- [TASK PROMPT] Copy the lines of text from every item below word for word, without the pictures.
======
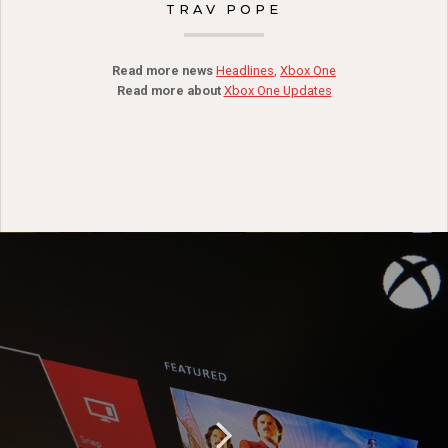
TRAV POPE
Read more news
Headlines
,
Xbox One
Read more about
Xbox One Updates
======
- [RESPONSE TO THE EXERCISE]
TRAV POPE
Read more news
Headlines
,
Xbox One
Read more about
Xbox One Updates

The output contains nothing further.